To this end, I removed the absolute silences in the “Music” stem in the dataset and merged the segments with cross-fading. I also removed silences between the dialogs. I left the effects stem as it is. So when I create training mixes, the effects will almost always overlap with dialog or music. and a very small percent of times be completely on its own.

This strategy gave the best score (3.466) for the Effects stem on leaderboard A.

Thank @XavierJ, for opening the thread.
I’m Chin-Yun Yu, the team leader of aim-less from C4DM at the Queen Mary University of London.
We are currently organising our codebase and will make it publicly available soon.

Some of our key findings throughout the challenge:

Leaderboard A, CDX

Since the aim of the challenge is hacking the evaluation metric, we use the negative SDR as the loss function, which significantly improves the score by at least 1 dB compares to L1 loss. We also found the speech seems to be always panned in the centre in the test set after we used the average of the two predicted channels and found it improved the score slightly.

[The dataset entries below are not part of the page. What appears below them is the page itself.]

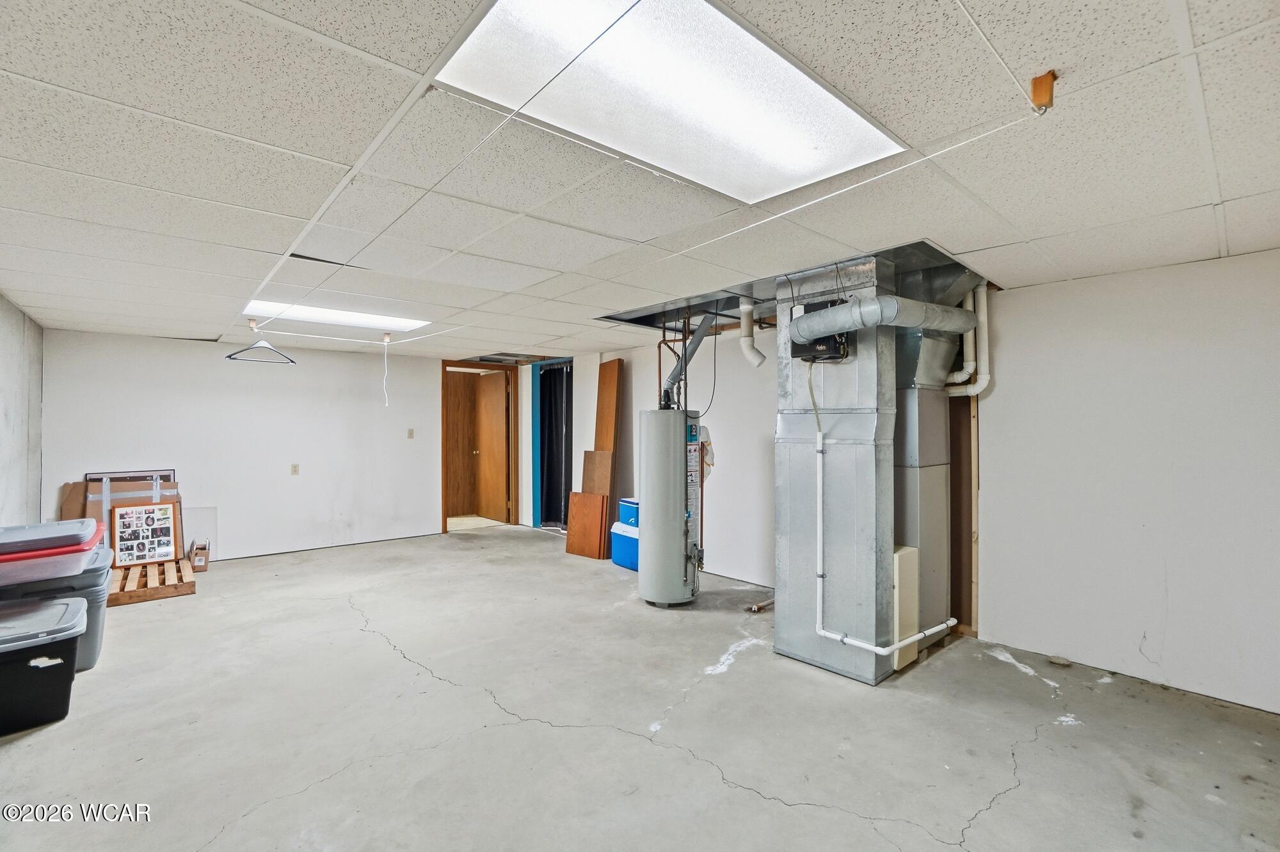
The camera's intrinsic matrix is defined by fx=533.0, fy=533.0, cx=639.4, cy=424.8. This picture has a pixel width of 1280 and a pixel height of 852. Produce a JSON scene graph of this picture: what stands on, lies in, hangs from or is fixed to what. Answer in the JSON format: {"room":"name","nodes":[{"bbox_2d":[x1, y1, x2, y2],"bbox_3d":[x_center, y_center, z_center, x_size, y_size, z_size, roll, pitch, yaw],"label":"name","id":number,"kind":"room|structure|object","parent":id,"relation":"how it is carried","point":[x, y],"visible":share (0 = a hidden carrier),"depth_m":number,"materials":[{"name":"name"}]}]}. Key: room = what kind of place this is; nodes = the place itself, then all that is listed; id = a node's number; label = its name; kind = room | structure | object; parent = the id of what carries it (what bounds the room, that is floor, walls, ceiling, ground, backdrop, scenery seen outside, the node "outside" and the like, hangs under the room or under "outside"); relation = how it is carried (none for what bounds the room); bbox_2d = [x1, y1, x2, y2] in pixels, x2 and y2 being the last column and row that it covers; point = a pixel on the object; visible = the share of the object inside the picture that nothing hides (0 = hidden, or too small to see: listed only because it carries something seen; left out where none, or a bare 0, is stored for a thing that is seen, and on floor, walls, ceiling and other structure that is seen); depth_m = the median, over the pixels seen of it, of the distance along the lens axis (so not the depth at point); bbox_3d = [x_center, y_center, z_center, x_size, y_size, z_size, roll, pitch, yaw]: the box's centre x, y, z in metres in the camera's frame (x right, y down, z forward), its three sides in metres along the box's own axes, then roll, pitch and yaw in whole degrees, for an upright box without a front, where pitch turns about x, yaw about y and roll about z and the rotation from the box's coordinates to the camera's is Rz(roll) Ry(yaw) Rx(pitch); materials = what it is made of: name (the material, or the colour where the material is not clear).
{"room":"basement","nodes":[
{"label":"basement","id":0,"kind":"room"},
{"bbox_2d":[0,293,44,524],"bbox_3d":[-2.738,0.224,1.778,0.138,2.250,7.421,1,-1,-42],"label":"left wall","id":1,"kind":"structure","parent":0,"point":[13,482],"depth_m":3.85,"materials":[{"name":"paint"}]},
{"bbox_2d":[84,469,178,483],"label":"framed picture","id":2,"kind":"object","parent":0,"point":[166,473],"visible":0.22,"depth_m":4.78},
{"bbox_2d":[42,328,507,562],"bbox_3d":[-3.612,0.265,5.822,3.860,2.197,0.133,1,-1,-42],"label":"back wall","id":3,"kind":"structure","parent":0,"point":[146,443],"depth_m":5.47,"materials":[{"name":"white paint"}]},
{"bbox_2d":[289,462,300,474],"bbox_3d":[-3.601,0.459,5.564,0.070,0.117,0.013,1,-1,-42],"label":"wall socket","id":4,"kind":"object","parent":3,"relation":"attached to","point":[294,470],"visible":0.98,"depth_m":5.56,"materials":[{"name":"plastic"}]},
{"bbox_2d":[406,428,414,438],"bbox_3d":[-2.704,0.101,6.293,0.070,0.117,0.017,1,-1,-42],"label":"light switch","id":5,"kind":"object","parent":3,"relation":"attached to","point":[411,433],"visible":0.98,"depth_m":6.29,"materials":[{"name":"beige plastic"}]},
{"bbox_2d":[440,360,518,533],"bbox_3d":[-2.174,0.284,7.140,1.055,2.112,0.200,1,-1,-42],"label":"door frame","id":6,"kind":"structure","parent":3,"relation":"in","point":[444,485],"depth_m":7.13,"materials":[{"name":"brown wood"}]},
{"bbox_2d":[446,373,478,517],"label":"wooden door","id":7,"kind":"structure","parent":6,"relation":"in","point":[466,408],"depth_m":7.76,"materials":[{"name":"brown wood"}]},
{"bbox_2d":[473,369,509,523],"bbox_3d":[-2.095,0.320,7.526,0.159,2.031,0.749,1,-1,-42],"label":"wooden door","id":8,"kind":"structure","parent":6,"relation":"attached to","point":[496,502],"depth_m":7.48,"materials":[{"name":"brown wood"}]},
{"bbox_2d":[0,0,1279,360],"bbox_3d":[-0.792,-0.886,3.412,5.661,0.111,8.397,1,-1,-42],"label":"ceiling","id":9,"kind":"structure","parent":0,"point":[1225,182],"depth_m":1.76,"materials":[{"name":"white tile"}]},
{"bbox_2d":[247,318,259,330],"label":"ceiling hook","id":10,"kind":"object","parent":9,"relation":"attached to","point":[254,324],"visible":0.95,"depth_m":4.15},
{"bbox_2d":[227,326,298,365],"bbox_3d":[-2.789,-0.599,3.939,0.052,0.265,0.380,0,-1,37],"label":"clothes hanger","id":11,"kind":"object","parent":9,"relation":"hanging from","point":[291,361],"visible":0.96,"depth_m":3.93,"materials":[{"name":"plastic"}]},
{"bbox_2d":[242,299,427,331],"bbox_3d":[-2.333,-0.849,4.125,1.155,0.039,0.701,1,-1,-42],"label":"ceiling light","id":12,"kind":"object","parent":9,"relation":"in","point":[356,319],"visible":0.71,"depth_m":4.11,"materials":[{"name":"white plastic"}]},
{"bbox_2d":[381,331,391,405],"bbox_3d":[-2.244,-0.491,4.707,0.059,0.648,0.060,1,-1,-42],"label":"pull cord","id":13,"kind":"object","parent":9,"relation":"hanging from","point":[386,338],"visible":0.99,"depth_m":4.71,"materials":[{"name":"white plastic"}]},
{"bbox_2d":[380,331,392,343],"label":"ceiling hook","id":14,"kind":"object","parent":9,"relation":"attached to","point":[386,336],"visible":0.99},
{"bbox_2d":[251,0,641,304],"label":"clothesline","id":15,"kind":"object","parent":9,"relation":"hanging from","point":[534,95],"visible":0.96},
{"bbox_2d":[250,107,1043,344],"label":"clothesline","id":16,"kind":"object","parent":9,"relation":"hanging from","point":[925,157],"visible":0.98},
{"bbox_2d":[437,0,907,203],"bbox_3d":[0.116,-0.871,1.445,1.084,0.032,0.661,1,-1,-42],"label":"ceiling light","id":17,"kind":"object","parent":9,"relation":"in","point":[797,135],"visible":0.92,"depth_m":1.39,"materials":[{"name":"white plastic"}]},
{"bbox_2d":[737,296,764,366],"bbox_3d":[0.773,-0.649,3.718,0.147,0.492,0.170,1,-1,-42],"label":"vent pipe","id":18,"kind":"object","parent":9,"relation":"hanging from","point":[745,349],"visible":0.98,"depth_m":3.68,"materials":[{"name":"white plastic"}]},
{"bbox_2d":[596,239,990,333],"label":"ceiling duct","id":19,"kind":"object","parent":9,"relation":"in","point":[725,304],"visible":0.47,"depth_m":3.35,"materials":[{"name":"metal"}]},
{"bbox_2d":[945,278,990,397],"bbox_3d":[2.081,-0.572,3.459,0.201,0.826,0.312,1,-1,-42],"label":"white pipe","id":20,"kind":"object","parent":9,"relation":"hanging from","point":[985,309],"visible":0.54,"depth_m":3.38,"materials":[{"name":"white plastic"}]},
{"bbox_2d":[1029,70,1056,111],"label":"wood block","id":21,"kind":"object","parent":9,"relation":"attached to","point":[1035,85],"visible":0.96,"depth_m":1.29,"materials":[{"name":"brown wood"}]},
{"bbox_2d":[0,522,1279,851],"bbox_3d":[-0.831,1.399,3.340,5.554,0.111,8.501,1,-1,-42],"label":"concrete floor","id":22,"kind":"structure","parent":0,"point":[386,651],"depth_m":2.34,"materials":[{"name":"grey concrete"}]},
{"bbox_2d":[0,595,87,734],"bbox_3d":[-2.953,1.123,2.424,0.622,0.429,0.502,1,-1,-42],"label":"black storage bin","id":23,"kind":"object","parent":22,"relation":"on","point":[66,646],"visible":1,"depth_m":2.40,"materials":[{"name":"black plastic"}]},
{"bbox_2d":[1,549,111,672],"bbox_3d":[-3.305,1.054,2.906,0.581,0.569,0.522,1,-1,-42],"label":"gray storage bin","id":24,"kind":"object","parent":22,"relation":"on","point":[98,567],"visible":0.4,"depth_m":2.87,"materials":[{"name":"grey plastic"}]},
{"bbox_2d":[0,522,102,588],"bbox_3d":[-3.162,0.652,2.722,0.605,0.228,0.561,1,-1,-42],"label":"storage bin","id":25,"kind":"object","parent":24,"relation":"on","point":[68,555],"visible":0.96,"depth_m":2.64,"materials":[{"name":"plastic"}]},
{"bbox_2d":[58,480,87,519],"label":"cardboard sheet","id":26,"kind":"object","parent":22,"relation":"on","point":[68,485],"visible":0.26,"depth_m":4.65,"materials":[{"name":"brown cardboard"}]},
{"bbox_2d":[105,555,197,605],"bbox_3d":[-4.098,1.274,4.413,0.593,0.119,0.976,1,-1,-42],"label":"wooden pallet","id":27,"kind":"object","parent":22,"relation":"on","point":[189,584],"visible":0.64,"depth_m":4.25,"materials":[{"name":"brown wood"}]},
{"bbox_2d":[81,474,183,560],"bbox_3d":[-4.466,0.864,4.699,0.634,0.810,0.310,1,-1,-42],"label":"cardboard box","id":28,"kind":"object","parent":27,"relation":"on","point":[136,485],"visible":0.35,"depth_m":4.67,"materials":[{"name":"cardboard"}]},
{"bbox_2d":[110,502,179,566],"bbox_3d":[-4.175,0.921,4.511,0.434,0.497,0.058,1,-1,-42],"label":"framed picture","id":29,"kind":"object","parent":27,"relation":"on","point":[164,540],"visible":0.99,"depth_m":4.50},
{"bbox_2d":[187,538,210,571],"bbox_3d":[-4.082,1.218,4.937,0.153,0.224,0.289,1,-1,-42],"label":"small box","id":30,"kind":"object","parent":22,"relation":"on","point":[199,560],"visible":0.99,"depth_m":4.84,"materials":[{"name":"brown cardboard"}]},
{"bbox_2d":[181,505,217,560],"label":"white panel","id":31,"kind":"object","parent":22,"relation":"on","point":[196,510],"visible":0.53,"depth_m":5.24,"materials":[{"name":"white"}]},
{"bbox_2d":[563,491,608,559],"bbox_3d":[-0.563,1.040,5.599,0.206,0.609,0.457,1,-1,-42],"label":"wood panel","id":32,"kind":"object","parent":22,"relation":"on","point":[582,500],"visible":0.93,"depth_m":5.55,"materials":[{"name":"brown wood"}]},
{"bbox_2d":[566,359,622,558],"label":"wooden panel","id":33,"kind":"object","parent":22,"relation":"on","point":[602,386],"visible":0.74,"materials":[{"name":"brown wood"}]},
{"bbox_2d":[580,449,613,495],"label":"wood board","id":34,"kind":"object","parent":22,"relation":"on","point":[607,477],"visible":0.52,"depth_m":5.77,"materials":[{"name":"brown wood"}]},
{"bbox_2d":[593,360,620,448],"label":"wood panel","id":35,"kind":"object","parent":22,"relation":"on","point":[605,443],"visible":0.67,"depth_m":5.93,"materials":[{"name":"brown wood"}]},
{"bbox_2d":[609,520,638,570],"bbox_3d":[-0.007,1.142,5.132,0.410,0.415,0.495,1,-1,-42],"label":"blue cooler","id":36,"kind":"object","parent":22,"relation":"on","point":[617,530],"visible":0.46,"depth_m":5.01,"materials":[{"name":"blue plastic"}]},
{"bbox_2d":[618,497,639,526],"bbox_3d":[0.027,0.858,5.241,0.341,0.236,0.441,1,-1,-42],"label":"blue cooler","id":37,"kind":"object","parent":36,"relation":"on","point":[624,502],"visible":0.42,"depth_m":5.16,"materials":[{"name":"blue plastic"}]},
{"bbox_2d":[637,402,701,607],"bbox_3d":[0.230,0.574,4.059,0.461,1.532,0.439,1,-1,-42],"label":"water heater","id":38,"kind":"object","parent":22,"relation":"on","point":[680,542],"visible":0.96,"depth_m":3.89,"materials":[{"name":"metal"}]},
{"bbox_2d":[660,311,719,408],"bbox_3d":[0.384,-0.513,4.186,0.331,0.782,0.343,1,-1,-42],"label":"flue pipe","id":39,"kind":"object","parent":38,"relation":"attached to","point":[672,376],"visible":0.83,"depth_m":4.14,"materials":[{"name":"grey metal"}]},
{"bbox_2d":[745,596,774,612],"bbox_3d":[0.913,1.316,3.919,0.286,0.051,0.086,1,-1,-42],"label":"pipe piece","id":40,"kind":"object","parent":22,"relation":"on","point":[755,607],"visible":0.87,"depth_m":3.86,"materials":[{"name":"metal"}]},
{"bbox_2d":[772,254,897,686],"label":"air duct","id":41,"kind":"object","parent":22,"relation":"on","point":[777,622],"visible":0.83,"depth_m":2.91,"materials":[{"name":"silver metal"}]},
{"bbox_2d":[789,299,850,361],"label":"humidifier","id":42,"kind":"object","parent":41,"relation":"attached to","point":[797,351],"visible":0.55,"depth_m":2.85,"materials":[{"name":"black plastic"}]},
{"bbox_2d":[785,295,973,343],"bbox_3d":[1.309,-0.540,2.848,0.835,0.201,0.670,1,-1,-42],"label":"flue pipe","id":43,"kind":"object","parent":41,"relation":"attached to","point":[827,331],"visible":0.94,"depth_m":2.63,"materials":[{"name":"grey metal"}]},
{"bbox_2d":[819,427,959,659],"bbox_3d":[1.324,0.636,2.817,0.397,1.217,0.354,1,-1,-42],"label":"white pipe","id":44,"kind":"object","parent":41,"relation":"attached to","point":[820,632],"visible":0.98,"depth_m":2.83,"materials":[{"name":"white plastic"}]},
{"bbox_2d":[890,544,919,670],"bbox_3d":[1.449,1.015,3.003,0.279,0.645,0.109,1,-1,-42],"label":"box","id":45,"kind":"object","parent":22,"relation":"on","point":[898,555],"visible":0.4,"depth_m":2.95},
{"bbox_2d":[892,322,954,652],"bbox_3d":[1.748,0.315,3.487,0.611,2.022,0.519,1,-1,-42],"label":"furnace","id":46,"kind":"object","parent":22,"relation":"on","point":[930,420],"visible":0.53,"depth_m":3.33,"materials":[{"name":"silver metal"}]},
{"bbox_2d":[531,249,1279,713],"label":"right wall","id":47,"kind":"structure","parent":0,"point":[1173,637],"depth_m":2.91,"materials":[{"name":"white paint"}]},
{"bbox_2d":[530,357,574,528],"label":"doorway","id":48,"kind":"object","parent":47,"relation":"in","point":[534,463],"visible":0.57,"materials":[{"name":"blue"}]},
{"bbox_2d":[539,363,572,524],"bbox_3d":[-1.080,0.272,6.951,0.110,2.090,0.783,1,-1,-42],"label":"dark curtain","id":49,"kind":"object","parent":48,"relation":"hanging from","point":[557,438],"visible":0.75,"depth_m":6.99,"materials":[{"name":"black fabric"}]},
{"bbox_2d":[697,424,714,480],"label":"plastic bag","id":50,"kind":"object","parent":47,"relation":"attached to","point":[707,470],"visible":0.32,"depth_m":4.80,"materials":[{"name":"white plastic"}]},
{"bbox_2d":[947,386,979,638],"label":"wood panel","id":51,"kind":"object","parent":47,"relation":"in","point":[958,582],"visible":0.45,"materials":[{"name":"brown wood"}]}
]}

Our final model consists of an HDemucsV3 and a BandSplitRNN (we implemented it based on the paper and would love to compare it with @XavierJ’s version) that only predicts the music and the predictions are the average of the two.

Leaderboard A, MDX

The strategy we used at the end was listening through all the label noise tracks and labelling the clean tracks for training. We trained an HDemucsV3 with data augmentation on those clean tracks. My teammate @christhetree would probably want to add more details to this. We missed the team-up deadline, but I was in charge of all the submissions in the last two weeks, so we didn’t exploit any extra quota.

Hello @ZFTurbo , unfortunately due to the use of internal data we are not able to release the model weights. We did have a smaller version of the model trained only with MUSDB18HQ mentioned in the original post above, and @faroit has already coordinated with the organizers to mark it as a baseline in the Leaderboard now (thanks for the help!). Maybe that could serve as a starting point for others to use their own internal data, either labeled or unlabeled, to work on the model.